* [Directions]: Give every line of the rows below as a Markdown table with the columns "No." and "Text". Number the lines in order and leave out blank lines.

* [Provided information]:

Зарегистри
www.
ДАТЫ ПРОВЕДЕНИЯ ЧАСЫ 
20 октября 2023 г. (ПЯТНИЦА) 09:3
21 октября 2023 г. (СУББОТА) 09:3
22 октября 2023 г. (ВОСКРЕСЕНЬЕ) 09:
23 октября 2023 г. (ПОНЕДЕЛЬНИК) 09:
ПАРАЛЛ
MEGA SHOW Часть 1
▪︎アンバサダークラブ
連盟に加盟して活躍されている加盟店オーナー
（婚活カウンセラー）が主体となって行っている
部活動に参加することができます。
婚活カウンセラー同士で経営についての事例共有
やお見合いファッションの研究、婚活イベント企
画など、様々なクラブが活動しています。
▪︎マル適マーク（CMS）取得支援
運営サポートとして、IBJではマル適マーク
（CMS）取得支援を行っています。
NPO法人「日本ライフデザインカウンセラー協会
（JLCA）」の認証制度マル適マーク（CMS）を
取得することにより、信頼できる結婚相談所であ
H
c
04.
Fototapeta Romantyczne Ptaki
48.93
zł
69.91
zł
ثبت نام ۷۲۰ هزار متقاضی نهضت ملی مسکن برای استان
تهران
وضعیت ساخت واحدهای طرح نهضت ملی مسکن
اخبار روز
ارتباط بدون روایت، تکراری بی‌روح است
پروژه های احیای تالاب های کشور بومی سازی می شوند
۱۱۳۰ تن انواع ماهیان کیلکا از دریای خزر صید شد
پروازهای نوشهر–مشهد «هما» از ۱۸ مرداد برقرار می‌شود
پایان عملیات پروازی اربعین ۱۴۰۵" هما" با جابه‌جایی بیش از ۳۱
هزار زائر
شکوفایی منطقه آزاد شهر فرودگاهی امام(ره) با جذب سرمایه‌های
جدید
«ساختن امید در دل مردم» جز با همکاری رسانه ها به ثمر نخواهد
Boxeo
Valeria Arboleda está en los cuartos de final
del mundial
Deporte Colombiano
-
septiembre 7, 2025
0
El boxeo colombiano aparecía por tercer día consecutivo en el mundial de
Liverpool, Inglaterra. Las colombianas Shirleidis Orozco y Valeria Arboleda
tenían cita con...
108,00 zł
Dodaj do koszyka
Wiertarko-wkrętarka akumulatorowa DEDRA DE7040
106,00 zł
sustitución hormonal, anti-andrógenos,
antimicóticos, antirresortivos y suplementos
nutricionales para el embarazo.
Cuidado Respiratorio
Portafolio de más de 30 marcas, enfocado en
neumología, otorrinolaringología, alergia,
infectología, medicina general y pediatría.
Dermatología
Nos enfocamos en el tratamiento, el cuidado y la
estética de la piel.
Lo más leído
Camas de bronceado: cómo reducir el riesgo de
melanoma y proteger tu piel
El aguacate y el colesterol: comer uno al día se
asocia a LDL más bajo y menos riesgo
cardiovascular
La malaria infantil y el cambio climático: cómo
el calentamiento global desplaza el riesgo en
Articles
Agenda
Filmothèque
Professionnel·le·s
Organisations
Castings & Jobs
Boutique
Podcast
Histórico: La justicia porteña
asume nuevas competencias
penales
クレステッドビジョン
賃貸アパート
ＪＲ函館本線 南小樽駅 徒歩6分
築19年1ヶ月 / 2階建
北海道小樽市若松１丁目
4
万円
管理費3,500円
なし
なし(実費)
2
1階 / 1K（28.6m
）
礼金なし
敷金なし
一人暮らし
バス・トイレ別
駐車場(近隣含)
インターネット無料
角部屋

* [Response to the exercise]:
| No. | Text |
|---|---|
| 1 | Зарегистри |
| 2 | www. |
| 3 | ДАТЫ ПРОВЕДЕНИЯ ЧАСЫ  |
| 4 | 20 октября 2023 г. (ПЯТНИЦА) 09:3 |
| 5 | 21 октября 2023 г. (СУББОТА) 09:3 |
| 6 | 22 октября 2023 г. (ВОСКРЕСЕНЬЕ) 09: |
| 7 | 23 октября 2023 г. (ПОНЕДЕЛЬНИК) 09: |
| 8 | ПАРАЛЛ |
| 9 | MEGA SHOW Часть 1 |
| 10 | ▪︎アンバサダークラブ |
| 11 | 連盟に加盟して活躍されている加盟店オーナー |
| 12 | （婚活カウンセラー）が主体となって行っている |
| 13 | 部活動に参加することができます。 |
| 14 | 婚活カウンセラー同士で経営についての事例共有 |
| 15 | やお見合いファッションの研究、婚活イベント企 |
| 16 | 画など、様々なクラブが活動しています。 |
| 17 | ▪︎マル適マーク（CMS）取得支援 |
| 18 | 運営サポートとして、IBJではマル適マーク |
| 19 | （CMS）取得支援を行っています。 |
| 20 | NPO法人「日本ライフデザインカウンセラー協会 |
| 21 | （JLCA）」の認証制度マル適マーク（CMS）を |
| 22 | 取得することにより、信頼できる結婚相談所であ |
| 23 | H |
| 24 | c |
| 25 | 04. |
| 26 | Fototapeta Romantyczne Ptaki |
| 27 | 48.93 |
| 28 | zł |
| 29 | 69.91 |
| 30 | zł |
| 31 | ثبت نام ۷۲۰ هزار متقاضی نهضت ملی مسکن برای استان |
| 32 | تهران |
| 33 | وضعیت ساخت واحدهای طرح نهضت ملی مسکن |
| 34 | اخبار روز |
| 35 | ارتباط بدون روایت، تکراری بی‌روح است |
| 36 | پروژه های احیای تالاب های کشور بومی سازی می شوند |
| 37 | ۱۱۳۰ تن انواع ماهیان کیلکا از دریای خزر صید شد |
| 38 | پروازهای نوشهر–مشهد «هما» از ۱۸ مرداد برقرار می‌شود |
| 39 | پایان عملیات پروازی اربعین ۱۴۰۵" هما" با جابه‌جایی بیش از ۳۱ |
| 40 | هزار زائر |
| 41 | شکوفایی منطقه آزاد شهر فرودگاهی امام(ره) با جذب سرمایه‌های |
| 42 | جدید |
| 43 | «ساختن امید در دل مردم» جز با همکاری رسانه ها به ثمر نخواهد |
| 44 | Boxeo |
| 45 | Valeria Arboleda está en los cuartos de final |
| 46 | del mundial |
| 47 | Deporte Colombiano |
| 48 | - |
| 49 | septiembre 7, 2025 |
| 50 | 0 |
| 51 | El boxeo colombiano aparecía por tercer día consecutivo en el mundial de |
| 52 | Liverpool, Inglaterra. Las colombianas Shirleidis Orozco y Valeria Arboleda |
| 53 | tenían cita con... |
| 54 | 108,00 zł |
| 55 | Dodaj do koszyka |
| 56 | Wiertarko-wkrętarka akumulatorowa DEDRA DE7040 |
| 57 | 106,00 zł |
| 58 | sustitución hormonal, anti-andrógenos, |
| 59 | antimicóticos, antirresortivos y suplementos |
| 60 | nutricionales para el embarazo. |
| 61 | Cuidado Respiratorio |
| 62 | Portafolio de más de 30 marcas, enfocado en |
| 63 | neumología, otorrinolaringología, alergia, |
| 64 | infectología, medicina general y pediatría. |
| 65 | Dermatología |
| 66 | Nos enfocamos en el tratamiento, el cuidado y la |
| 67 | estética de la piel. |
| 68 | Lo más leído |
| 69 | Camas de bronceado: cómo reducir el riesgo de |
| 70 | melanoma y proteger tu piel |
| 71 | El aguacate y el colesterol: comer uno al día se |
| 72 | asocia a LDL más bajo y menos riesgo |
| 73 | cardiovascular |
| 74 | La malaria infantil y el cambio climático: cómo |
| 75 | el calentamiento global desplaza el riesgo en |
| 76 | Articles |
| 77 | Agenda |
| 78 | Filmothèque |
| 79 | Professionnel·le·s |
| 80 | Organisations |
| 81 | Castings & Jobs |
| 82 | Boutique |
| 83 | Podcast |
| 84 | Histórico: La justicia porteña |
| 85 | asume nuevas competencias |
| 86 | penales |
| 87 | クレステッドビジョン |
| 88 | 賃貸アパート |
| 89 | ＪＲ函館本線 南小樽駅 徒歩6分 |
| 90 | 築19年1ヶ月 / 2階建 |
| 91 | 北海道小樽市若松１丁目 |
| 92 | 4 |
| 93 | 万円 |
| 94 | 管理費3,500円 |
| 95 | なし |
| 96 | なし(実費) |
| 97 | 2 |
| 98 | 1階 / 1K（28.6m |
| 99 | ） |
| 100 | 礼金なし |
| 101 | 敷金なし |
| 102 | 一人暮らし |
| 103 | バス・トイレ別 |
| 104 | 駐車場(近隣含) |
| 105 | インターネット無料 |
| 106 | 角部屋 |